Dataset records
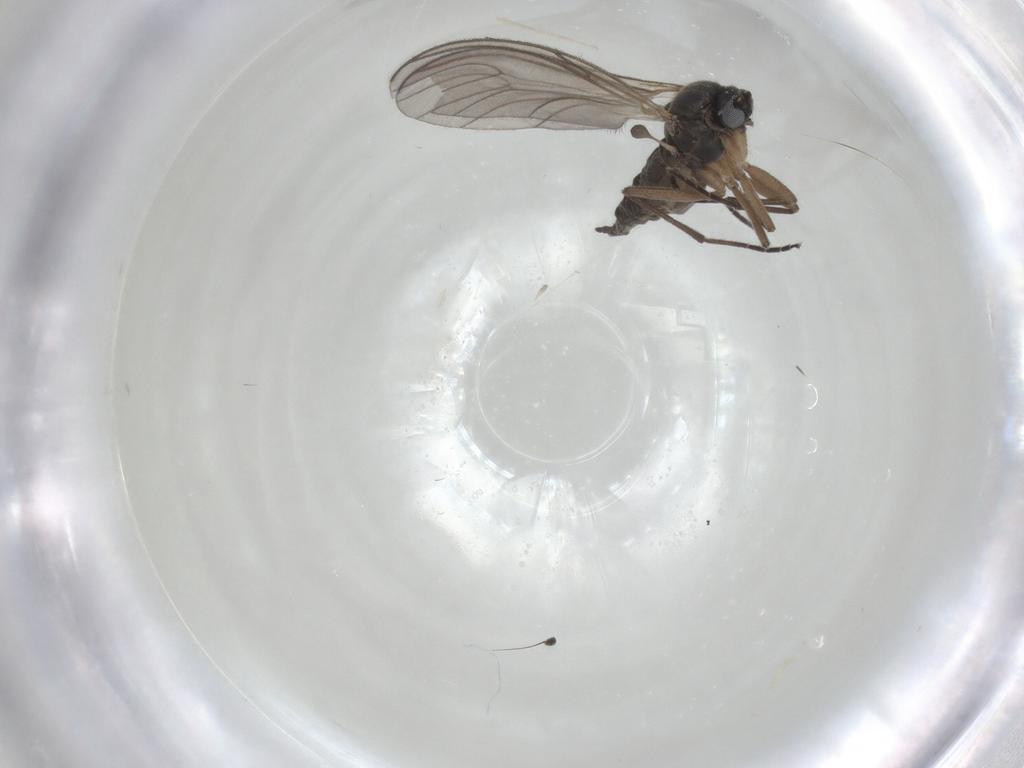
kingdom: Animalia
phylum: Arthropoda
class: Insecta
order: Diptera
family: Sciaridae
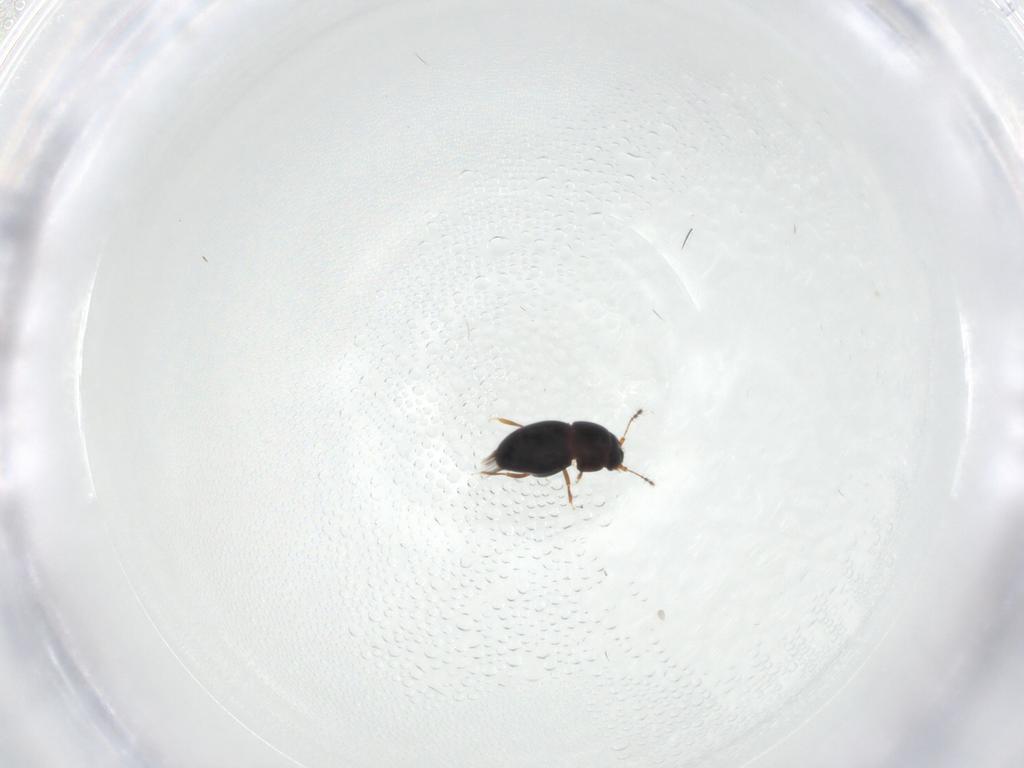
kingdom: Animalia
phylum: Arthropoda
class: Insecta
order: Coleoptera
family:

WRITTEN EXERCISE
Render every line of the material as a single numbered list, skipping any blank lines and leaving the pictures out.

EXERCISE OUTPUT
1. kingdom: Animalia
2. phylum: Arthropoda
3. class: Insecta
4. order: Diptera
5. family: Sciaridae
6. kingdom: Animalia
7. phylum: Arthropoda
8. class: Insecta
9. order: Coleoptera
10. family:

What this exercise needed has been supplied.